Toda la política de seguridad es política criminal.
La política criminal es un elemento subsidiario en el interior de una política integral de seguridad de todos los derechos.
Política privada de seguridad. La seguridad es un negocio. Los ciudadanos se convierten en policías (neighbourhood watch).
Política pública de seguridad. La seguridad es un servicio público. Los policías se convierten en ciudadanos (policía comunitaria).
Aceptación de la desigualdad y autolimitación del disfrute de los espacios públicos por parte de la víctima potencial.
Afirmación de la igualdad y uso ilimitado de los espacios públicos por parte de todas las personas.
Seguridad a través de la reducción de los derechos fundamentales (eficiencia penal, derecho a la seguridad).

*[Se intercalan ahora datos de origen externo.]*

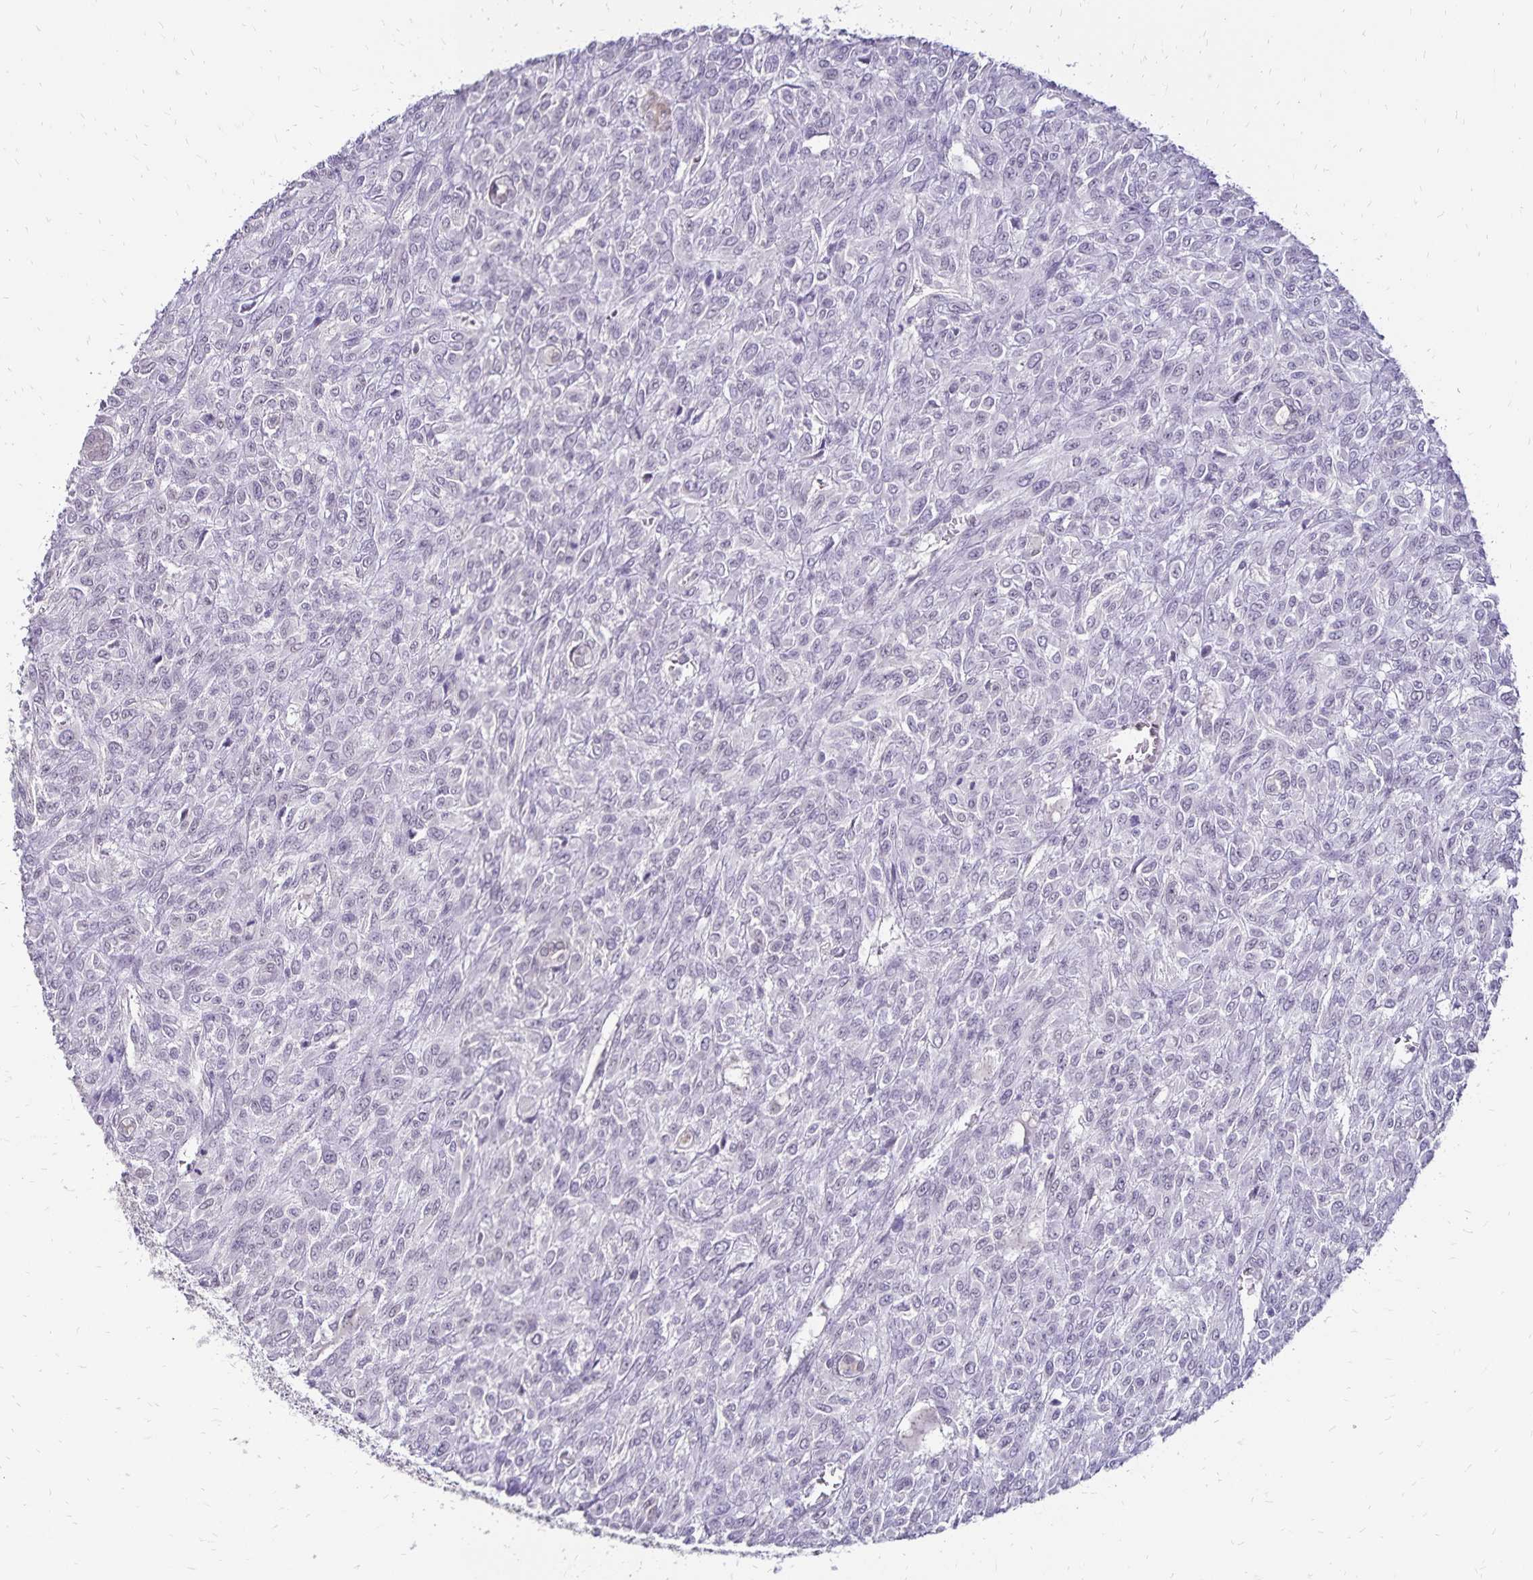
{"staining": {"intensity": "negative", "quantity": "none", "location": "none"}, "tissue": "renal cancer", "cell_type": "Tumor cells", "image_type": "cancer", "snomed": [{"axis": "morphology", "description": "Adenocarcinoma, NOS"}, {"axis": "topography", "description": "Kidney"}], "caption": "High power microscopy image of an IHC micrograph of renal adenocarcinoma, revealing no significant expression in tumor cells. The staining was performed using DAB to visualize the protein expression in brown, while the nuclei were stained in blue with hematoxylin (Magnification: 20x).", "gene": "POLB", "patient": {"sex": "male", "age": 58}}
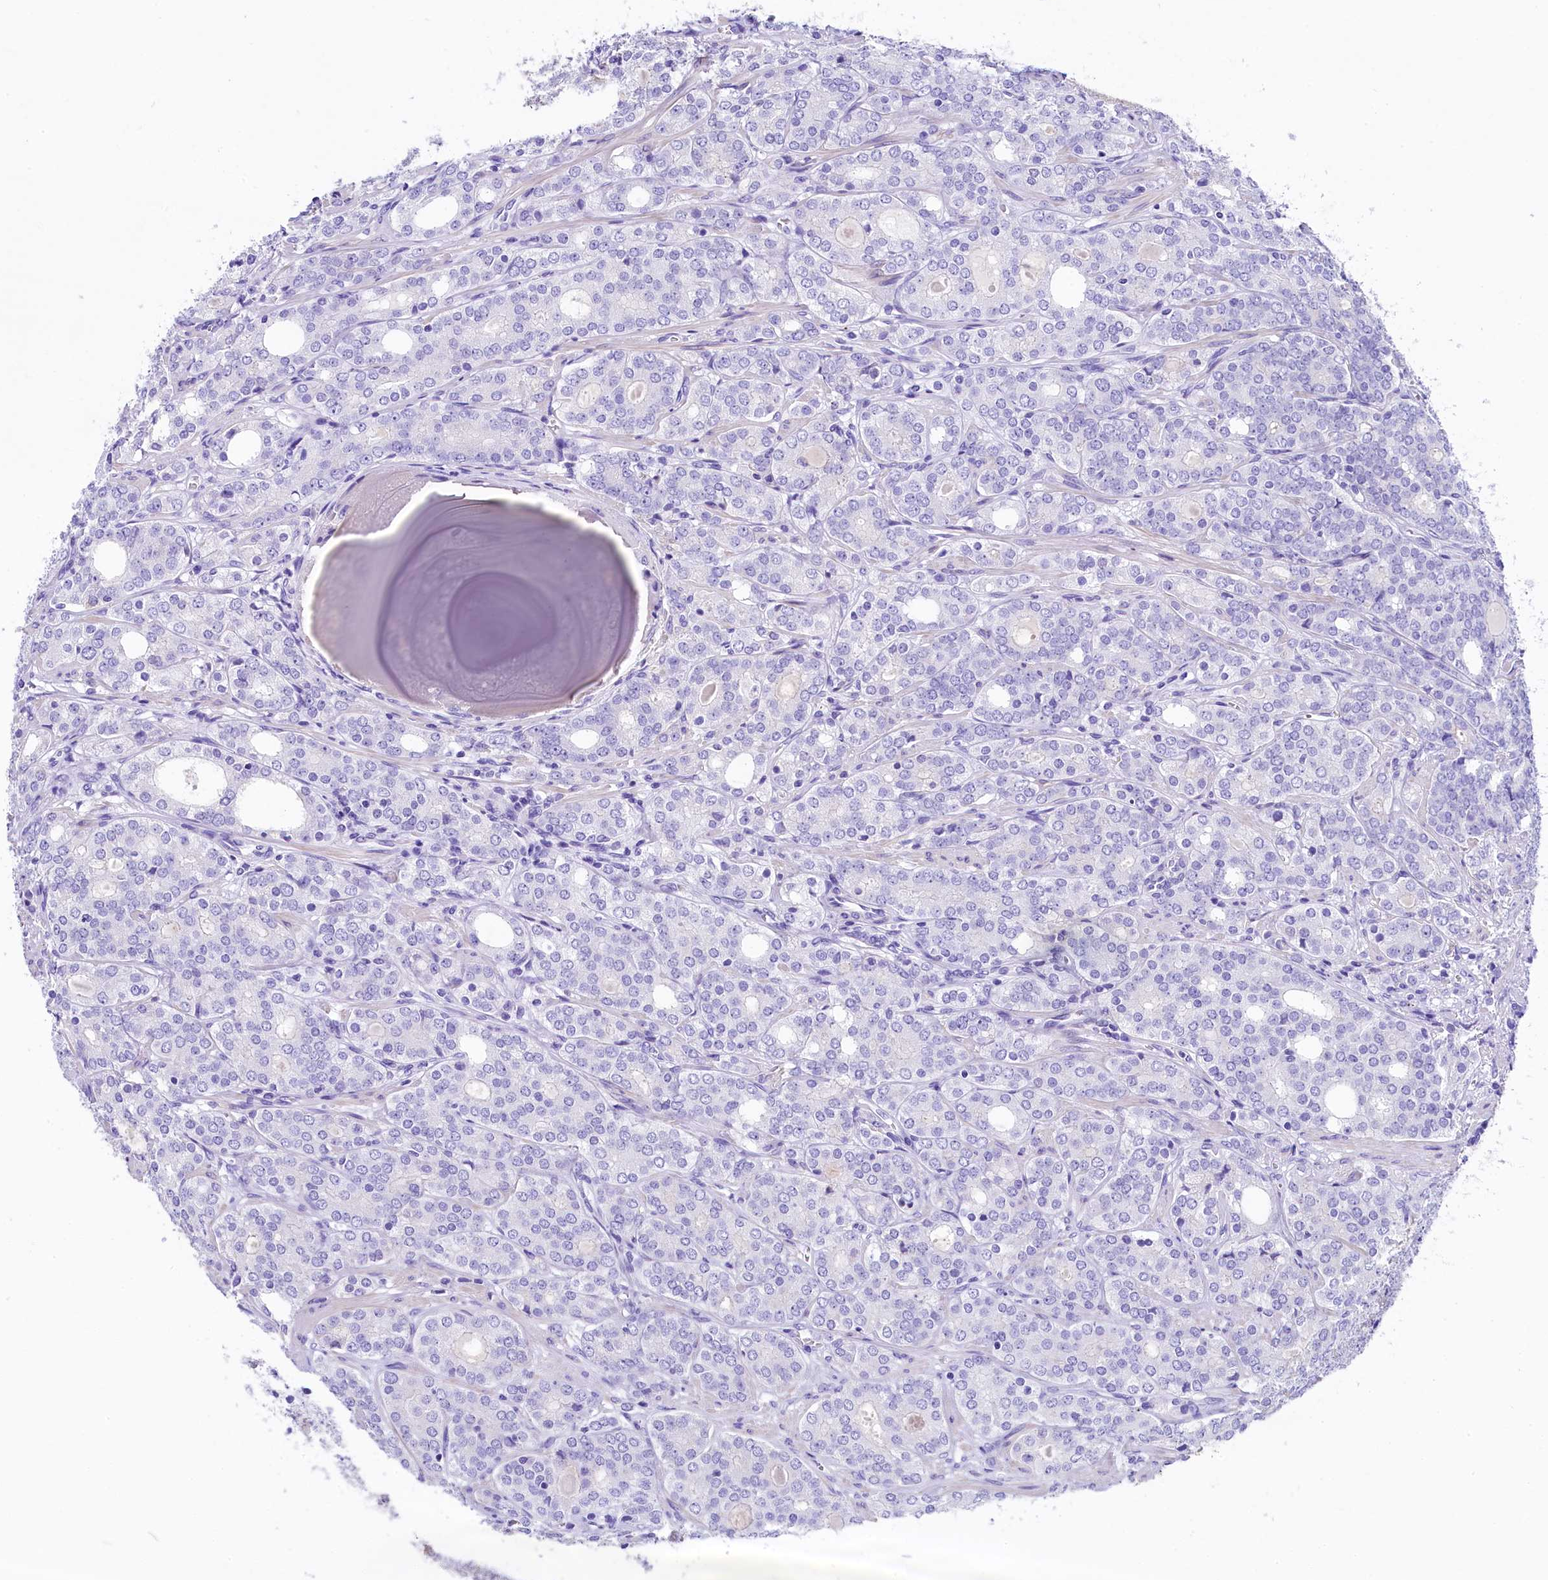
{"staining": {"intensity": "negative", "quantity": "none", "location": "none"}, "tissue": "prostate cancer", "cell_type": "Tumor cells", "image_type": "cancer", "snomed": [{"axis": "morphology", "description": "Adenocarcinoma, High grade"}, {"axis": "topography", "description": "Prostate"}], "caption": "The photomicrograph shows no significant expression in tumor cells of prostate cancer. (DAB immunohistochemistry with hematoxylin counter stain).", "gene": "SKIDA1", "patient": {"sex": "male", "age": 64}}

Seguridad en el marco de la Constitución y de los derechos fundamentales (derecho penal mínimo, seguridad de los derechos).
Seguridad como política de la «fortaleza europea».
Seguridad como política de una «Europa abierta», dirigida al desarrollo humano en el mundo.
Fuente: Baratta, A. (2001, junio). El concepto actual de seguridad en Europa. Revista Catalana de Seguridad Pública, 8, 17-30.
En el actual contexto socioeconómico, caracterizado por los flujos migratorios globales, parece ponerse de relieve que las estructuras convencionales son insuficientes para combatir la delincuencia patrimonial reiterada procedente de los sectores más marginales de la sociedad. Por ello, se pretende que la pena criminal ejerza un papel fundamental en la «lucha» contra este problema que perturba gravemente la convivencia, atemorizando a amplios grupos sociales. En particular, la cárcel vuelve a ser el instrumento básico de defensa social al cual se recurre en «legítima defensa» a fin de evitar que los incorregibles sigan perturbando nuestro día a día.
Ciertamente, como destaca Silva, medidas como la agilización de los juicios, un mayor incremento de la presencia policial en la calle, o la articulación de mecanismos de seguimiento y asistencia a los delincuentes habituales y a sus familias, resultan excesivamente caros y con una escasa rentabilidad política a curto plazo. Es cierto, asimismo, que amplios sectores de la población no parece que deseen que se les eduque su sensibilidad político-criminal, sino que reclaman respuestas claras y contundentes que le calmen su agresividad y aparten sus temores. Y es cierto, finalmente, que los medios de comunicación reflejan lo que muchos ciudadanos sienten: miedo a salir a la calle. Pero, en todo caso, conviene examinar si es tan cierto que de todo ello se derive necesariamente la exigencia de una adopción urgente de medidas para la «lucha contra la inseguridad en las calles» y, más aún, que estas medidas tengan que pasar, precisamente, por el incremento de la represión.